[Supplied text — start]
Predictions for Canada’s Natural Gas Production
Canadian natural gas is important in a number of ways: It provides 17% of total US NG consumption and today contributes roughly 11% [see calc at bottom] of the energy content in a barrel of tar sands oil (which will only increase with in-situ recovery growth). By no means (conventional or unconventional), can Canada be considered to have lots of natural gas, yet, we produce more than our fair share. Accurately predicting Canadian NG supply is, of course, important for all the usual North American energy security reasons and, among others: It would be nice to know if Canadians will have NG for things other than tar sands and exports to the US. Half of all Canadian homes are heated primarily by natural gas and about 6% of Canada's electricity sector relies on natural gas, a lot of which is used as peak electricity generation.
It’s well known that Canadian conventional gas peaked around 2001, but according to a continuing trends prediction case from the National Energy Board, it doesn’t appear as if unconventional gas will be playing a big part, at least compared against 2001 peak production levels. Below I summarize some predictions for future production of Canadian natural gas and try to estimate how much of Canada's natural gas will be left over for regular Canadian citizens.
[Supplied text — finish]
[Given data — start]
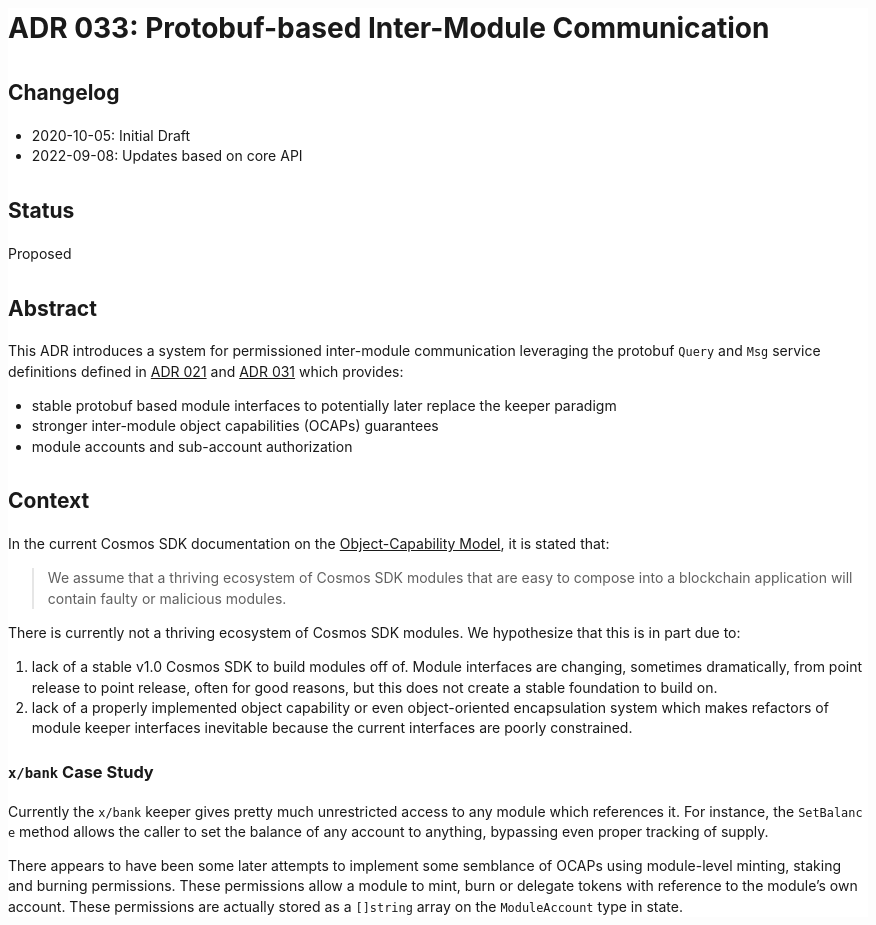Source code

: # ADR 033: Protobuf-based Inter-Module Communication

## Changelog

* 2020-10-05: Initial Draft
* 2022-09-08: Updates based on core API

## Status

Proposed

## Abstract

This ADR introduces a system for permissioned inter-module communication leveraging the protobuf `Query` and `Msg`
service definitions defined in [ADR 021](./adr-021-protobuf-query-encoding.md) and
[ADR 031](./adr-031-msg-service.md) which provides:

* stable protobuf based module interfaces to potentially later replace the keeper paradigm
* stronger inter-module object capabilities (OCAPs) guarantees
* module accounts and sub-account authorization

## Context

In the current Cosmos SDK documentation on the [Object-Capability Model](../core/ocap.md), it is stated that:

> We assume that a thriving ecosystem of Cosmos SDK modules that are easy to compose into a blockchain application will contain faulty or malicious modules.

There is currently not a thriving ecosystem of Cosmos SDK modules. We hypothesize that this is in part due to:

1. lack of a stable v1.0 Cosmos SDK to build modules off of. Module interfaces are changing, sometimes dramatically, from
point release to point release, often for good reasons, but this does not create a stable foundation to build on.
2. lack of a properly implemented object capability or even object-oriented encapsulation system which makes refactors
of module keeper interfaces inevitable because the current interfaces are poorly constrained.

### `x/bank` Case Study

Currently the `x/bank` keeper gives pretty much unrestricted access to any module which references it. For instance, the
`SetBalance` method allows the caller to set the balance of any account to anything, bypassing even proper tracking of supply.

There appears to have been some later attempts to implement some semblance of OCAPs using module-level minting, staking
and burning permissions. These permissions allow a module to mint, burn or delegate tokens with reference to the module’s
own account. These permissions are actually stored as a `[]string` array on the `ModuleAccount` type in state.
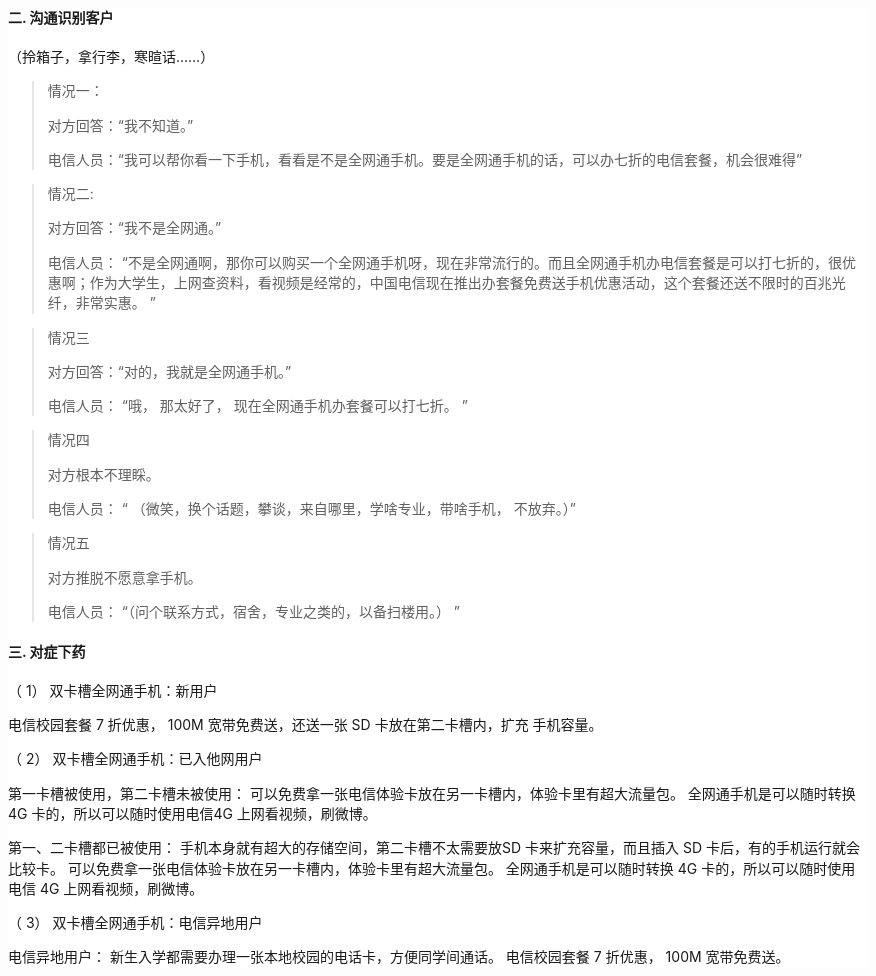 

#### 二. 沟通识别客户 ####

（拎箱子，拿行李，寒暄话……）

>情况一：
>
>对方回答：“我不知道。”
>
>电信人员：“我可以帮你看一下手机，看看是不是全网通手机。要是全网通手机的话，可以办七折的电信套餐，机会很难得”

>情况二:
>
>对方回答：“我不是全网通。”
>
>电信人员： “不是全网通啊，那你可以购买一个全网通手机呀，现在非常流行的。而且全网通手机办电信套餐是可以打七折的，很优惠啊；作为大学生，上网查资料，看视频是经常的，中国电信现在推出办套餐免费送手机优惠活动，这个套餐还送不限时的百兆光纤，非常实惠。 ”

>情况三
>
>对方回答：“对的，我就是全网通手机。”
>
>电信人员： “哦， 那太好了， 现在全网通手机办套餐可以打七折。 ”

>情况四
>
>对方根本不理睬。
>
>电信人员： “ （微笑，换个话题，攀谈，来自哪里，学啥专业，带啥手机， 不放弃。）”

>情况五
>
>对方推脱不愿意拿手机。
>
>电信人员： “（问个联系方式，宿舍，专业之类的，以备扫楼用。） ”

#### 三. 对症下药 ####

（ 1） 双卡槽全网通手机：新用户

电信校园套餐 7 折优惠， 100M 宽带免费送，还送一张 SD 卡放在第二卡槽内，扩充
手机容量。

（ 2） 双卡槽全网通手机：已入他网用户

第一卡槽被使用，第二卡槽未被使用： 可以免费拿一张电信体验卡放在另一卡槽内，体验卡里有超大流量包。
全网通手机是可以随时转换 4G 卡的，所以可以随时使用电信4G 上网看视频，刷微博。

第一、二卡槽都已被使用： 手机本身就有超大的存储空间，第二卡槽不太需要放SD 卡来扩充容量，而且插入 SD 卡后，有的手机运行就会比较卡。
可以免费拿一张电信体验卡放在另一卡槽内，体验卡里有超大流量包。
全网通手机是可以随时转换 4G 卡的，所以可以随时使用电信 4G 上网看视频，刷微博。

（ 3） 双卡槽全网通手机：电信异地用户

电信异地用户： 新生入学都需要办理一张本地校园的电话卡，方便同学间通话。
电信校园套餐 7 折优惠， 100M 宽带免费送。
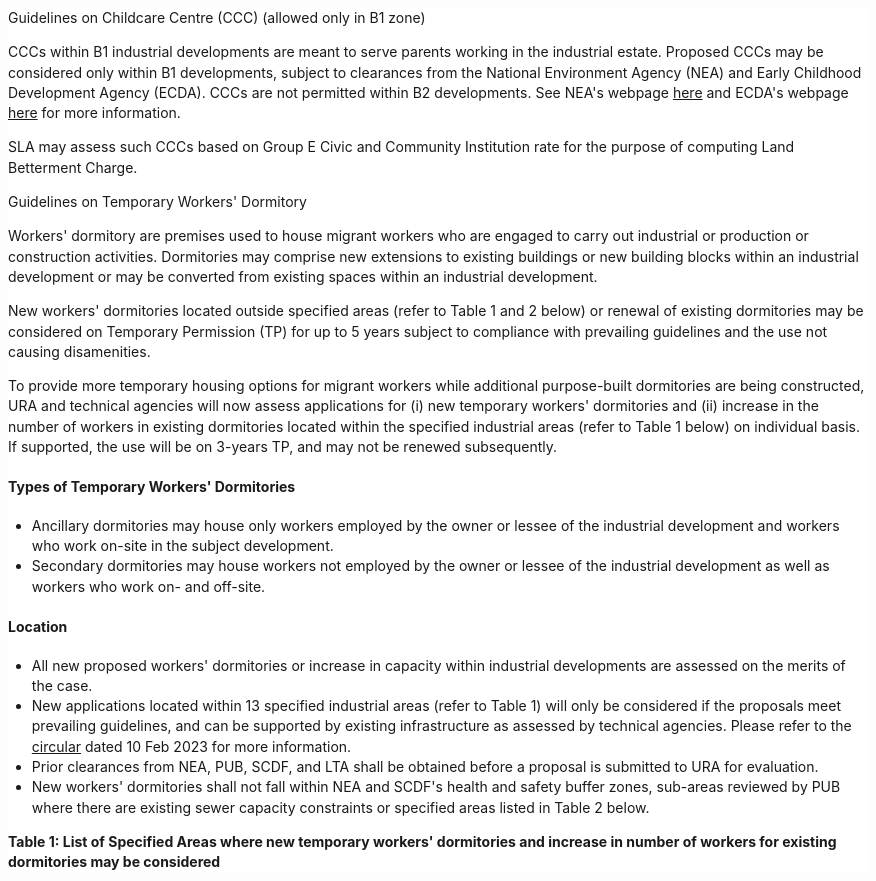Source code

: Guidelines on Childcare Centre (CCC) (allowed only in B1 zone)

CCCs within B1 industrial developments are meant to serve parents working in the industrial estate. Proposed CCCs may be considered only within B1 developments, subject to clearances from the National Environment Agency (NEA) and Early Childhood Development Agency (ECDA). CCCs are not permitted within B2 developments. See NEA's webpage [here](https://www.nea.gov.sg/our-services/development-control/guidelines-for-building-plan-submission) and ECDA's webpage [here](https://www.ecda.gov.sg) for more information.

SLA may assess such CCCs based on Group E Civic and Community Institution rate for the purpose of computing Land Betterment Charge.

Guidelines on Temporary Workers' Dormitory

Workers' dormitory are premises used to house migrant workers who are engaged to carry out industrial or production or construction activities. Dormitories may comprise new extensions to existing buildings or new building blocks within an industrial development or may be converted from existing spaces within an industrial development.

New workers' dormitories located outside specified areas (refer to Table 1 and 2 below) or renewal of existing dormitories may be considered on Temporary Permission (TP) for up to 5 years subject to compliance with prevailing guidelines and the use not causing disamenities.

To provide more temporary housing options for migrant workers while additional purpose-built dormitories are being constructed, URA and technical agencies will now assess applications for (i) new temporary workers' dormitories and (ii) increase in the number of workers in existing dormitories located within the specified industrial areas (refer to Table 1 below) on individual basis. If supported, the use will be on 3-years TP, and may not be renewed subsequently.



#### Types of Temporary Workers' Dormitories

-   Ancillary dormitories may house only workers employed by the owner or lessee of the industrial development and workers who work on-site in the subject development.
-   Secondary dormitories may house workers not employed by the owner or lessee of the industrial development as well as workers who work on- and off-site.

#### Location

-   All new proposed workers' dormitories or increase in capacity within industrial developments are assessed on the merits of the case.
-   New applications located within 13 specified industrial areas (refer to Table 1) will only be considered if the proposals meet prevailing guidelines, and can be supported by existing infrastructure as assessed by technical agencies. Please refer to the [circular](https://www.ura.gov.sg/Corporate/Data/circulars/2023/Feb/dc23-03) dated 10 Feb 2023 for more information.
-   Prior clearances from NEA, PUB, SCDF, and LTA shall be obtained before a proposal is submitted to URA for evaluation.
-   New workers' dormitories shall not fall within NEA and SCDF's health and safety buffer zones, sub-areas reviewed by PUB where there are existing sewer capacity constraints or specified areas listed in Table 2 below.

**Table 1: List of Specified Areas where new temporary workers' dormitories and increase in number of workers for existing dormitories may be considered**

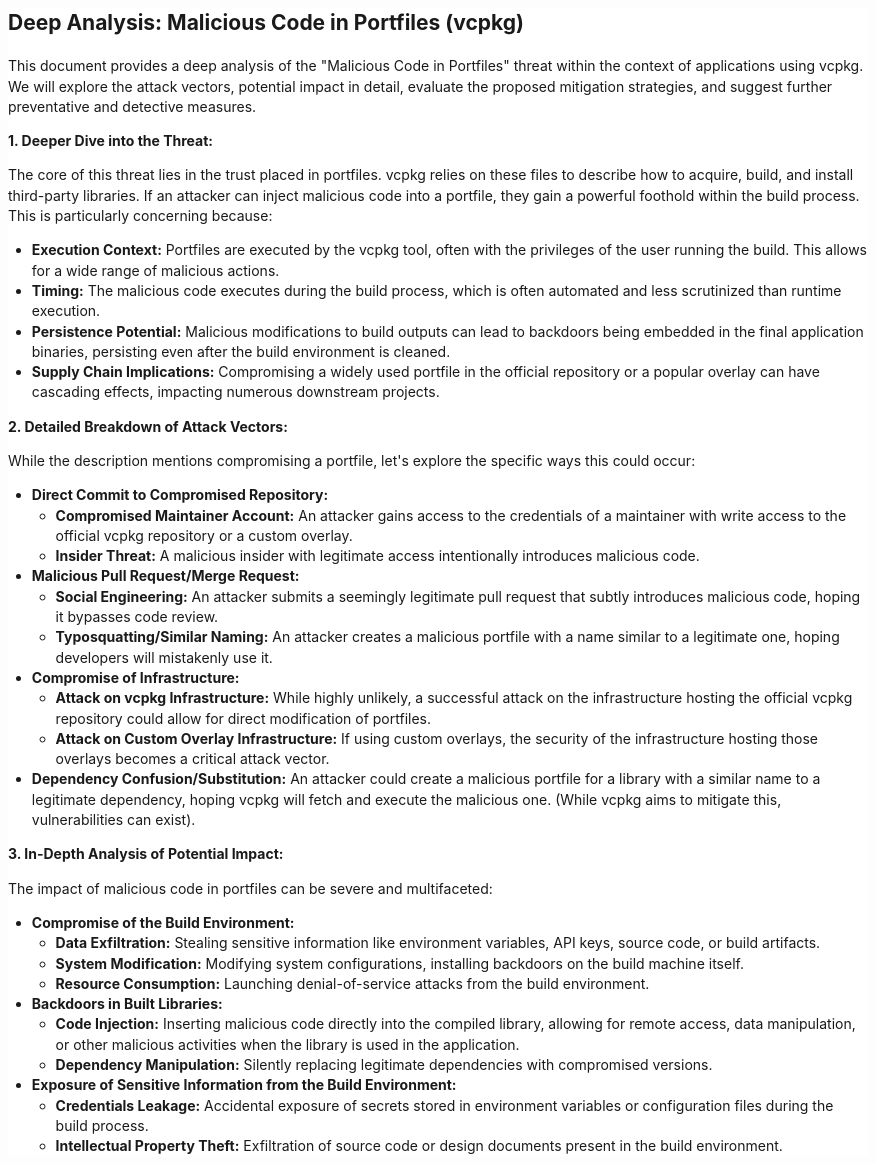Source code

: ## Deep Analysis: Malicious Code in Portfiles (vcpkg)

This document provides a deep analysis of the "Malicious Code in Portfiles" threat within the context of applications using vcpkg. We will explore the attack vectors, potential impact in detail, evaluate the proposed mitigation strategies, and suggest further preventative and detective measures.

**1. Deeper Dive into the Threat:**

The core of this threat lies in the trust placed in portfiles. vcpkg relies on these files to describe how to acquire, build, and install third-party libraries. If an attacker can inject malicious code into a portfile, they gain a powerful foothold within the build process. This is particularly concerning because:

* **Execution Context:** Portfiles are executed by the vcpkg tool, often with the privileges of the user running the build. This allows for a wide range of malicious actions.
* **Timing:** The malicious code executes during the build process, which is often automated and less scrutinized than runtime execution.
* **Persistence Potential:** Malicious modifications to build outputs can lead to backdoors being embedded in the final application binaries, persisting even after the build environment is cleaned.
* **Supply Chain Implications:** Compromising a widely used portfile in the official repository or a popular overlay can have cascading effects, impacting numerous downstream projects.

**2. Detailed Breakdown of Attack Vectors:**

While the description mentions compromising a portfile, let's explore the specific ways this could occur:

* **Direct Commit to Compromised Repository:**
    * **Compromised Maintainer Account:** An attacker gains access to the credentials of a maintainer with write access to the official vcpkg repository or a custom overlay.
    * **Insider Threat:** A malicious insider with legitimate access intentionally introduces malicious code.
* **Malicious Pull Request/Merge Request:**
    * **Social Engineering:** An attacker submits a seemingly legitimate pull request that subtly introduces malicious code, hoping it bypasses code review.
    * **Typosquatting/Similar Naming:** An attacker creates a malicious portfile with a name similar to a legitimate one, hoping developers will mistakenly use it.
* **Compromise of Infrastructure:**
    * **Attack on vcpkg Infrastructure:** While highly unlikely, a successful attack on the infrastructure hosting the official vcpkg repository could allow for direct modification of portfiles.
    * **Attack on Custom Overlay Infrastructure:**  If using custom overlays, the security of the infrastructure hosting those overlays becomes a critical attack vector.
* **Dependency Confusion/Substitution:**  An attacker could create a malicious portfile for a library with a similar name to a legitimate dependency, hoping vcpkg will fetch and execute the malicious one. (While vcpkg aims to mitigate this, vulnerabilities can exist).

**3. In-Depth Analysis of Potential Impact:**

The impact of malicious code in portfiles can be severe and multifaceted:

* **Compromise of the Build Environment:**
    * **Data Exfiltration:** Stealing sensitive information like environment variables, API keys, source code, or build artifacts.
    * **System Modification:**  Modifying system configurations, installing backdoors on the build machine itself.
    * **Resource Consumption:**  Launching denial-of-service attacks from the build environment.
* **Backdoors in Built Libraries:**
    * **Code Injection:** Inserting malicious code directly into the compiled library, allowing for remote access, data manipulation, or other malicious activities when the library is used in the application.
    * **Dependency Manipulation:**  Silently replacing legitimate dependencies with compromised versions.
* **Exposure of Sensitive Information from the Build Environment:**
    * **Credentials Leakage:**  Accidental exposure of secrets stored in environment variables or configuration files during the build process.
    * **Intellectual Property Theft:**  Exfiltration of source code or design documents present in the build environment.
[Given data — finish]
Exercises to complete →
1: Condense the paragraph of the text on Canada's natural gas production that begins "Canadian natural gas is important" into a bulleted list that keeps its main facts.
2: According to the text on Canada's natural gas production, around what year did Canadian conventional gas peak?
3: Decide whether each statement agrees with the text on Canada's natural gas production, answering yes or no and quoting the deciding words.
(a) Canadian natural gas provides 17% of total US natural gas consumption.
(b) Most Canadian homes are heated primarily by natural gas.
(c) The National Energy Board's continuing trends case indicates that unconventional gas will play a big part.
The listing can be set aside; it plays no part in the work.

Activity answers →
1:
- Canadian natural gas supplies 17% of total US natural gas consumption.
- It contributes roughly 11% of the energy content in a barrel of tar sands oil, a share that will grow with in-situ recovery.
- Canada cannot be considered to have lots of natural gas, yet it produces more than its fair share.
- Accurate supply predictions matter for North American energy security and for knowing whether Canadians will have gas for uses other than tar sands and exports to the US.
- Half of all Canadian homes are heated primarily by natural gas.
- About 6% of Canada's electricity sector relies on natural gas, much of it for peak generation.

2: Around 2001.

3:
(a) Yes: "It provides 17% of total US NG consumption"
(b) No: "Half of all Canadian homes are heated primarily by natural gas"
(c) No: "it doesn’t appear as if unconventional gas will be playing a big part"